The authors (13 economists from all over the world) explain that bad government policies create distortions that make hinder growth and dynamism.

The report measures the impact of these distortions and also ranks the world’s 20 most-cluttered and least-cluttered economies.

Here are the most laissez-faire nations. The chart is confusing because countries are listed based on their 2010 scores. But if you look at the 2019 scores in Appendix B, the top-3 nations are Singapore, New Zealand, and Denmark (some of you may be surprised by Denmark, but this confirms my assertions that Nordic countries are very pro-market when looking at variables other than fiscal policy).

Based on Appendix B, the United States is #7, which is an improvement compared to 2010. Though, as the authors note, the U.S. score is “essentially unchanged” while other countries dropped.

By the way, I’m not surprised to Canada dropping the most. Another grim legacy of Justin Trudeau.

Now let’s look at the worst nations (at least among the ones that were ranked since hellholes such as CubaNorth Korea, and Venezuela otherwise would be the worst of the worst). In this case, the authors did rank nations based on 2019 scores, so no need for any mental gymnastics.

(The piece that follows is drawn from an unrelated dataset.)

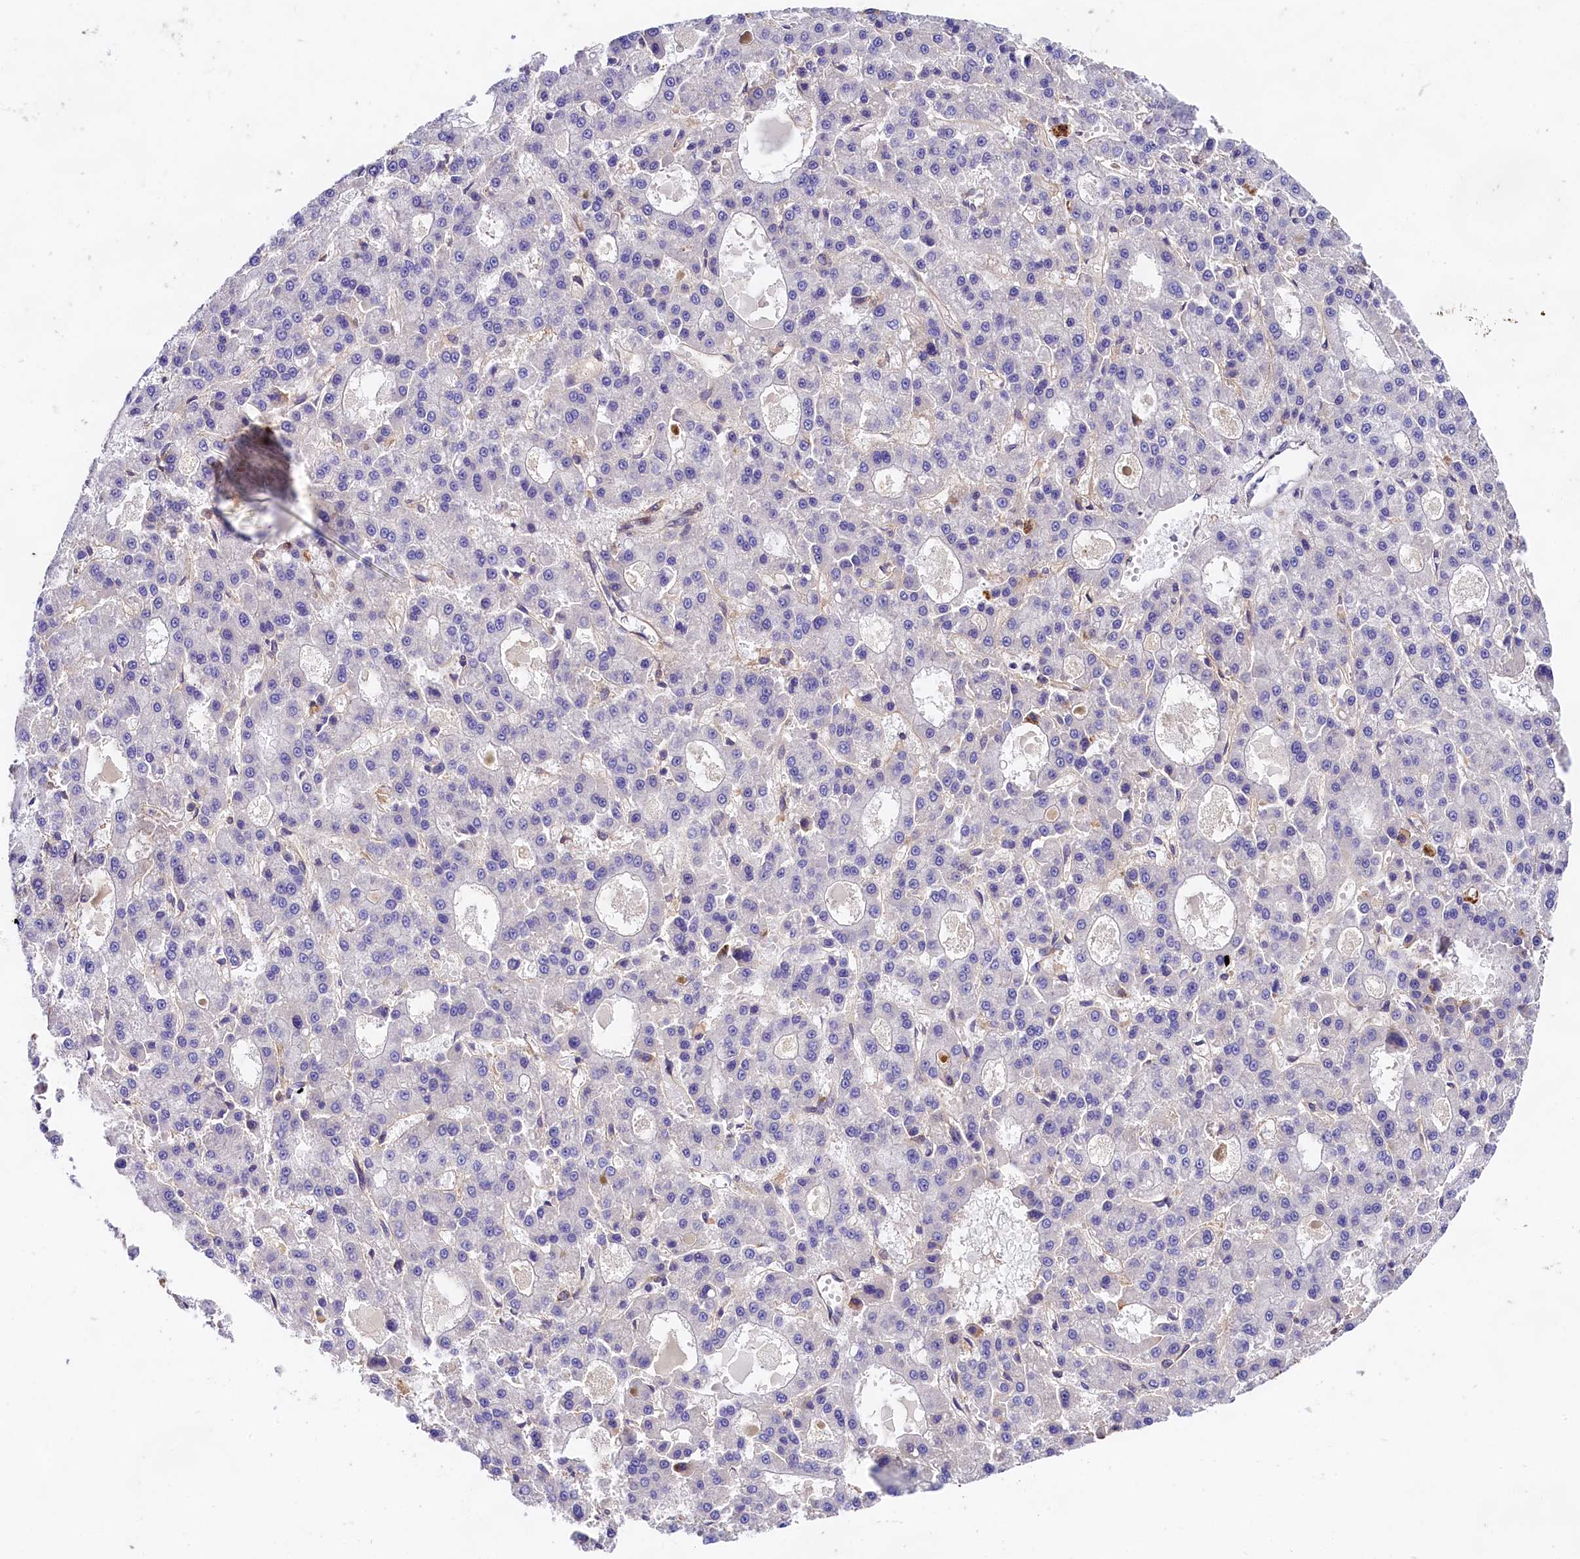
{"staining": {"intensity": "negative", "quantity": "none", "location": "none"}, "tissue": "liver cancer", "cell_type": "Tumor cells", "image_type": "cancer", "snomed": [{"axis": "morphology", "description": "Carcinoma, Hepatocellular, NOS"}, {"axis": "topography", "description": "Liver"}], "caption": "The immunohistochemistry histopathology image has no significant staining in tumor cells of liver hepatocellular carcinoma tissue. (DAB IHC, high magnification).", "gene": "OAS3", "patient": {"sex": "male", "age": 70}}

Chad wins the booby prize, followed by Madagascar and Bolivia.

Though Appendix B lists Chad, Zimbabwe, and Madagascar as the three worst, so the report could still use a bit of copy-editing.

I’ll close with four final observations.

  1. The report speculates that Trump’s protectionist policies may have a positive effect because they will encourage nations to get rid of their “anti-competitive market distortions.” I hope that is correct, but I’m very skeptical.
  2. Ukraine isn’t actually one of the 20-worst nations if you look at Appendix B, but it is still very bad, which is why I hope western nations eventually will demand radical pro-market reforms as a price of economic and military aid.
  3. Argentina was also one of the worst nations based on 2019 scores, ranking only a few spots above Ukraine. This underscores the huge economic barriers that Javier Milei needs to overcome to help his country prosper.
  4. The report lists 16 Findings, one of which is that nations should use “mutual recognition” for international economic relations to enhance regulatory competition. My only complaint is that this should have been the #1 finding.

P.S. I should do a new version of my Laissez-Faire Index. I’m guessing it will track closely with the results of this report.